___ SUPPLIED DATA
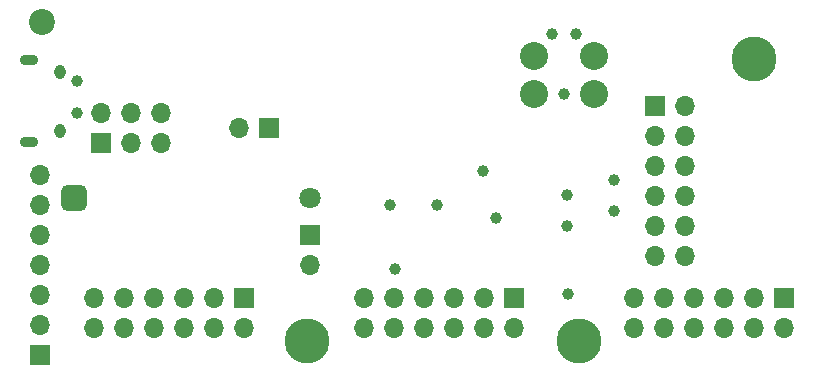
<source format=gbr>
%TF.GenerationSoftware,KiCad,Pcbnew,7.0.5.1-1-g8f565ef7f0-dirty-deb11*%
%TF.CreationDate,2023-06-14T12:44:05+00:00*%
%TF.ProjectId,kite-nrf52840,6b697465-2d6e-4726-9635-323834302e6b,rev?*%
%TF.SameCoordinates,Original*%
%TF.FileFunction,Soldermask,Bot*%
%TF.FilePolarity,Negative*%
%FSLAX46Y46*%
G04 Gerber Fmt 4.6, Leading zero omitted, Abs format (unit mm)*
G04 Created by KiCad (PCBNEW 7.0.5.1-1-g8f565ef7f0-dirty-deb11) date 2023-06-14 12:44:05*
%MOMM*%
%LPD*%
G01*
G04 APERTURE LIST*
G04 Aperture macros list*
%AMRoundRect*
0 Rectangle with rounded corners*
0 $1 Rounding radius*
0 $2 $3 $4 $5 $6 $7 $8 $9 X,Y pos of 4 corners*
0 Add a 4 corners polygon primitive as box body*
4,1,4,$2,$3,$4,$5,$6,$7,$8,$9,$2,$3,0*
0 Add four circle primitives for the rounded corners*
1,1,$1+$1,$2,$3*
1,1,$1+$1,$4,$5*
1,1,$1+$1,$6,$7*
1,1,$1+$1,$8,$9*
0 Add four rect primitives between the rounded corners*
20,1,$1+$1,$2,$3,$4,$5,0*
20,1,$1+$1,$4,$5,$6,$7,0*
20,1,$1+$1,$6,$7,$8,$9,0*
20,1,$1+$1,$8,$9,$2,$3,0*%
G04 Aperture macros list end*
%ADD10O,1.550000X0.890000*%
%ADD11O,0.950000X1.250000*%
%ADD12R,1.700000X1.700000*%
%ADD13O,1.700000X1.700000*%
%ADD14C,2.374900*%
%ADD15C,0.990600*%
%ADD16C,3.800000*%
%ADD17C,1.000000*%
%ADD18C,2.200000*%
%ADD19RoundRect,0.550000X0.550000X0.550000X-0.550000X0.550000X-0.550000X-0.550000X0.550000X-0.550000X0*%
%ADD20C,1.800000*%
G04 APERTURE END LIST*
D10*
%TO.C,J6*%
X73400000Y-65700000D03*
D11*
X76100000Y-66700000D03*
X76100000Y-71700000D03*
D10*
X73400000Y-72700000D03*
%TD*%
D12*
%TO.C,J12*%
X74365000Y-90700000D03*
D13*
X74365000Y-88160000D03*
X74365000Y-85620000D03*
X74365000Y-83080000D03*
X74365000Y-80540000D03*
X74365000Y-78000000D03*
X74365000Y-75460000D03*
%TD*%
D12*
%TO.C,J3*%
X79575000Y-72750000D03*
D13*
X79575000Y-70210000D03*
X82115000Y-72750000D03*
X82115000Y-70210000D03*
X84655000Y-72750000D03*
X84655000Y-70210000D03*
%TD*%
D14*
%TO.C,J8*%
X116160000Y-68590000D03*
D15*
X118700000Y-68590000D03*
D14*
X121240000Y-68590000D03*
X116160000Y-65415000D03*
X121240000Y-65415000D03*
D15*
X117684000Y-63510000D03*
X119716000Y-63510000D03*
%TD*%
D12*
%TO.C,J4*%
X91630000Y-85875000D03*
D13*
X89090000Y-85875000D03*
X86550000Y-85875000D03*
X84010000Y-85875000D03*
X81470000Y-85875000D03*
X78930000Y-85875000D03*
X91630000Y-88415000D03*
X89090000Y-88415000D03*
X86550000Y-88415000D03*
X84010000Y-88415000D03*
X81470000Y-88415000D03*
X78930000Y-88415000D03*
%TD*%
D12*
%TO.C,J2*%
X137350000Y-85875000D03*
D13*
X134810000Y-85875000D03*
X132270000Y-85875000D03*
X129730000Y-85875000D03*
X127190000Y-85875000D03*
X124650000Y-85875000D03*
X137350000Y-88415000D03*
X134810000Y-88415000D03*
X132270000Y-88415000D03*
X129730000Y-88415000D03*
X127190000Y-88415000D03*
X124650000Y-88415000D03*
%TD*%
D12*
%TO.C,J1*%
X126445000Y-69619000D03*
D13*
X126445000Y-72159000D03*
X126445000Y-74699000D03*
X126445000Y-77239000D03*
X126445000Y-79779000D03*
X126445000Y-82319000D03*
X128985000Y-69619000D03*
X128985000Y-72159000D03*
X128985000Y-74699000D03*
X128985000Y-77239000D03*
X128985000Y-79779000D03*
X128985000Y-82319000D03*
%TD*%
D12*
%TO.C,J7*%
X97225000Y-80540000D03*
D13*
X97225000Y-83080000D03*
%TD*%
D12*
%TO.C,J5*%
X114490000Y-85875000D03*
D13*
X111950000Y-85875000D03*
X109410000Y-85875000D03*
X106870000Y-85875000D03*
X104330000Y-85875000D03*
X101790000Y-85875000D03*
X114490000Y-88415000D03*
X111950000Y-88415000D03*
X109410000Y-88415000D03*
X106870000Y-88415000D03*
X104330000Y-88415000D03*
X101790000Y-88415000D03*
%TD*%
D16*
%TO.C,H3*%
X120000000Y-89500000D03*
%TD*%
%TO.C,H1*%
X134800000Y-65600000D03*
%TD*%
%TO.C,H2*%
X97000000Y-89500000D03*
%TD*%
D17*
%TO.C,TP4*%
X119000000Y-79750000D03*
%TD*%
%TO.C,TP5*%
X122950000Y-78500000D03*
%TD*%
%TO.C,TP7*%
X122950000Y-75900000D03*
%TD*%
%TO.C,TP8*%
X119000000Y-77150000D03*
%TD*%
%TO.C,TP10*%
X111900000Y-75100000D03*
%TD*%
D18*
%TO.C,H4*%
X74500000Y-62500000D03*
%TD*%
D17*
%TO.C,TP11*%
X77500000Y-70200000D03*
%TD*%
D12*
%TO.C,J11*%
X93725000Y-71500000D03*
D13*
X91185000Y-71500000D03*
%TD*%
D17*
%TO.C,TP3*%
X113000000Y-79100000D03*
%TD*%
%TO.C,TP12*%
X77500000Y-67500000D03*
%TD*%
%TO.C,TP6*%
X119100000Y-85500000D03*
%TD*%
%TO.C,TP1*%
X104000000Y-78000000D03*
%TD*%
D19*
%TO.C,BT1*%
X77250000Y-77400000D03*
D20*
X97250000Y-77400000D03*
%TD*%
D17*
%TO.C,TP2*%
X108000000Y-78000000D03*
%TD*%
%TO.C,TP9*%
X104400000Y-83400000D03*
%TD*%
M02*

</source>
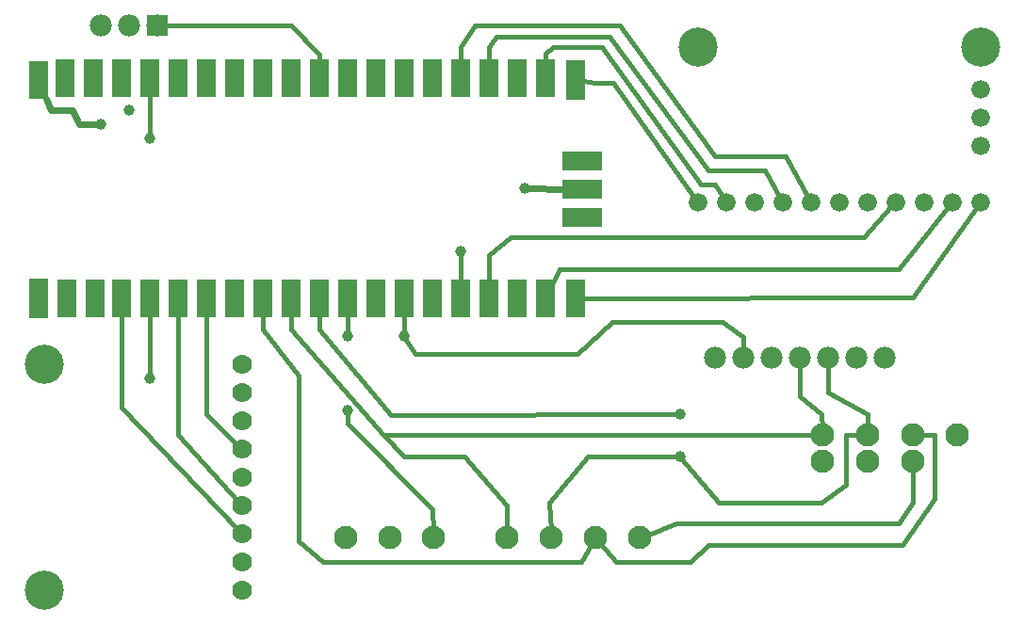
<source format=gtl>
G04 MADE WITH FRITZING*
G04 WWW.FRITZING.ORG*
G04 DOUBLE SIDED*
G04 HOLES PLATED*
G04 CONTOUR ON CENTER OF CONTOUR VECTOR*
%ASAXBY*%
%FSLAX23Y23*%
%MOIN*%
%OFA0B0*%
%SFA1.0B1.0*%
%ADD10C,0.078000*%
%ADD11C,0.082677*%
%ADD12C,0.066000*%
%ADD13C,0.138425*%
%ADD14C,0.070000*%
%ADD15C,0.039370*%
%ADD16R,0.078000X0.078000*%
%ADD17R,0.066333X0.138458*%
%ADD18R,0.066000X0.138000*%
%ADD19R,0.066333X0.138000*%
%ADD20R,0.067375X0.138458*%
%ADD21R,0.138708X0.067500*%
%ADD22C,0.016000*%
%ADD23C,0.024000*%
%LNCOPPER1*%
G90*
G70*
G54D10*
X3162Y1183D03*
X3062Y1183D03*
X2962Y1183D03*
X2862Y1183D03*
X2762Y1183D03*
X2662Y1183D03*
X2562Y1183D03*
G54D11*
X3262Y908D03*
X3102Y908D03*
X2942Y908D03*
X3419Y908D03*
X3262Y817D03*
X2942Y817D03*
X3102Y817D03*
G54D12*
X3500Y1933D03*
X3500Y2033D03*
X3500Y2133D03*
X3500Y1733D03*
X3400Y1733D03*
X3300Y1733D03*
X3200Y1733D03*
G54D13*
X3500Y2283D03*
G54D12*
X3100Y1733D03*
X3000Y1733D03*
X2900Y1733D03*
X2800Y1733D03*
X2700Y1733D03*
X2600Y1733D03*
X2500Y1733D03*
G54D13*
X2500Y2283D03*
G54D14*
X887Y358D03*
X887Y458D03*
G54D13*
X187Y358D03*
G54D14*
X887Y558D03*
X887Y658D03*
X887Y758D03*
X887Y858D03*
X887Y958D03*
X887Y1058D03*
X887Y1158D03*
G54D13*
X187Y1158D03*
G54D10*
X587Y2358D03*
X487Y2358D03*
X387Y2358D03*
G54D15*
X1887Y1783D03*
X562Y1958D03*
X562Y1108D03*
X487Y2058D03*
X387Y2008D03*
X1662Y1558D03*
G54D11*
X1254Y545D03*
X2139Y546D03*
X1981Y546D03*
X1824Y545D03*
X2295Y545D03*
X1566Y547D03*
X1410Y547D03*
G54D15*
X2437Y833D03*
X2437Y983D03*
X1262Y995D03*
X1262Y1258D03*
X1462Y1258D03*
G54D16*
X587Y2358D03*
G54D17*
X167Y1394D03*
G54D18*
X268Y1394D03*
X368Y1394D03*
X461Y1394D03*
X561Y1394D03*
X661Y1394D03*
X761Y1394D03*
X861Y1394D03*
X961Y1394D03*
X1061Y1394D03*
X1161Y1394D03*
X1261Y1394D03*
X1361Y1394D03*
X1461Y1394D03*
X1561Y1394D03*
X1661Y1394D03*
X1761Y1394D03*
X1861Y1394D03*
X1961Y1394D03*
G54D19*
X2067Y1394D03*
G54D20*
X2068Y2165D03*
G54D18*
X1961Y2173D03*
X1861Y2173D03*
X1761Y2173D03*
X1661Y2173D03*
X1561Y2173D03*
X1461Y2173D03*
X1361Y2173D03*
X1261Y2173D03*
X1161Y2173D03*
X1061Y2173D03*
X961Y2173D03*
X861Y2173D03*
X761Y2173D03*
X661Y2173D03*
X561Y2173D03*
X461Y2173D03*
X361Y2173D03*
X261Y2173D03*
G54D19*
X167Y2165D03*
G54D21*
X2093Y1679D03*
X2093Y1780D03*
X2093Y1880D03*
G54D22*
X2937Y670D02*
X2575Y670D01*
D02*
X2962Y1058D02*
X2962Y1164D01*
D02*
X3101Y934D02*
X3100Y983D01*
D02*
X3100Y983D02*
X2962Y1058D01*
D02*
X3025Y909D02*
X3025Y733D01*
D02*
X3025Y733D02*
X2937Y670D01*
D02*
X2575Y670D02*
X2442Y827D01*
D02*
X3077Y908D02*
X3025Y909D01*
D02*
X1416Y978D02*
X2429Y983D01*
D02*
X1162Y1283D02*
X1416Y978D01*
D02*
X1162Y1330D02*
X1162Y1283D01*
D02*
X2937Y983D02*
X2862Y1045D01*
D02*
X2940Y933D02*
X2937Y983D01*
D02*
X2862Y1045D02*
X2862Y1164D01*
D02*
X1388Y911D02*
X2917Y908D01*
D02*
X1062Y1330D02*
X1063Y1283D01*
D02*
X1063Y1283D02*
X1388Y911D01*
D02*
X3488Y1717D02*
X3263Y1395D01*
D02*
X3263Y1395D02*
X2095Y1394D01*
D02*
X3212Y1496D02*
X2012Y1495D01*
D02*
X3387Y1718D02*
X3212Y1496D01*
D02*
X2012Y1495D02*
X1989Y1448D01*
D02*
X3087Y1608D02*
X3186Y1718D01*
D02*
X1837Y1608D02*
X3087Y1608D01*
D02*
X1762Y1546D02*
X1837Y1608D01*
D02*
X1762Y1457D02*
X1762Y1546D01*
D02*
X2811Y1895D02*
X2563Y1895D01*
D02*
X2563Y1895D02*
X2224Y2359D01*
D02*
X2890Y1750D02*
X2811Y1895D01*
D02*
X2224Y2359D02*
X1712Y2359D01*
D02*
X1712Y2359D02*
X1662Y2283D01*
D02*
X1662Y2283D02*
X1662Y2236D01*
D02*
X2538Y1845D02*
X2737Y1845D01*
D02*
X2737Y1845D02*
X2790Y1750D01*
D02*
X2187Y2320D02*
X2538Y1845D01*
D02*
X1788Y2320D02*
X2187Y2320D01*
D02*
X1762Y2283D02*
X1788Y2320D01*
D02*
X1762Y2236D02*
X1762Y2283D01*
D02*
X2513Y1795D02*
X2162Y2283D01*
D02*
X2162Y2283D02*
X1987Y2283D01*
D02*
X2563Y1795D02*
X2513Y1795D01*
D02*
X1987Y2283D02*
X1962Y2258D01*
D02*
X2590Y1750D02*
X2563Y1795D01*
D02*
X1962Y2258D02*
X1962Y2236D01*
D02*
X2200Y2157D02*
X2137Y2157D01*
D02*
X2488Y1749D02*
X2200Y2157D01*
D02*
X2137Y2157D02*
X2096Y2162D01*
D02*
X606Y2358D02*
X1061Y2359D01*
D02*
X1061Y2359D02*
X1163Y2257D01*
D02*
X1163Y2257D02*
X1162Y2236D01*
D02*
X762Y982D02*
X873Y872D01*
D02*
X761Y1330D02*
X762Y982D01*
D02*
X462Y1007D02*
X874Y572D01*
D02*
X461Y1330D02*
X462Y1007D01*
D02*
X662Y908D02*
X874Y673D01*
D02*
X661Y1330D02*
X662Y908D01*
D02*
X562Y1330D02*
X562Y1116D01*
D02*
X562Y2110D02*
X562Y1966D01*
G54D23*
D02*
X1895Y1783D02*
X2030Y1781D01*
D02*
X212Y2058D02*
X287Y2058D01*
D02*
X312Y2008D02*
X379Y2008D01*
D02*
X287Y2058D02*
X312Y2008D01*
D02*
X194Y2101D02*
X212Y2058D01*
G54D22*
D02*
X1662Y1550D02*
X1662Y1457D01*
D02*
X3262Y670D02*
X3262Y791D01*
D02*
X3213Y595D02*
X3262Y670D01*
D02*
X2318Y554D02*
X2425Y595D01*
D02*
X2425Y595D02*
X3213Y595D01*
D02*
X2212Y458D02*
X2474Y458D01*
D02*
X2474Y458D02*
X2538Y521D01*
D02*
X3337Y909D02*
X3288Y908D01*
D02*
X3225Y520D02*
X3337Y682D01*
D02*
X2155Y526D02*
X2212Y458D01*
D02*
X3337Y682D02*
X3337Y909D01*
D02*
X2538Y521D02*
X3225Y520D01*
D02*
X1975Y670D02*
X1980Y572D01*
D02*
X2112Y832D02*
X1975Y670D01*
D02*
X2429Y833D02*
X2112Y832D01*
D02*
X1174Y458D02*
X2087Y458D01*
D02*
X1087Y1121D02*
X1087Y533D01*
D02*
X1087Y533D02*
X1174Y458D01*
D02*
X2087Y458D02*
X2126Y524D01*
D02*
X962Y1283D02*
X1087Y1121D01*
D02*
X962Y1330D02*
X962Y1283D01*
D02*
X1674Y832D02*
X1824Y658D01*
D02*
X1824Y658D02*
X1824Y570D01*
D02*
X1388Y911D02*
X1463Y832D01*
D02*
X1463Y832D02*
X1674Y832D01*
D02*
X1263Y949D02*
X1562Y646D01*
D02*
X1562Y646D02*
X1565Y572D01*
D02*
X1263Y949D02*
X1262Y988D01*
D02*
X1462Y1266D02*
X1462Y1330D01*
D02*
X1262Y1266D02*
X1262Y1330D01*
D02*
X2075Y1196D02*
X2199Y1308D01*
D02*
X2199Y1308D02*
X2587Y1308D01*
D02*
X2587Y1308D02*
X2661Y1257D01*
D02*
X2661Y1257D02*
X2662Y1202D01*
D02*
X1466Y1251D02*
X1500Y1195D01*
D02*
X1500Y1195D02*
X2075Y1196D01*
G04 End of Copper1*
M02*

</source>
______
_GOAL OF THE EXERCISE:_ Only exact lines belong in the answer: those from the beginning of the entries above through the line holding "G04 Gerber Fmt", with no pictures.

_TASK SOLUTION:_
<source format=gbr>
%TF.GenerationSoftware,KiCad,Pcbnew,7.0.5.1-1-g8f565ef7f0-dirty-deb11*%
%TF.CreationDate,2023-06-14T12:44:05+00:00*%
%TF.ProjectId,kite-nrf52840,6b697465-2d6e-4726-9635-323834302e6b,rev?*%
%TF.SameCoordinates,Original*%
%TF.FileFunction,Soldermask,Bot*%
%TF.FilePolarity,Negative*%
%FSLAX46Y46*%
G04 Gerber Fmt 4.6, Leading zero omitted, Abs format (unit mm)*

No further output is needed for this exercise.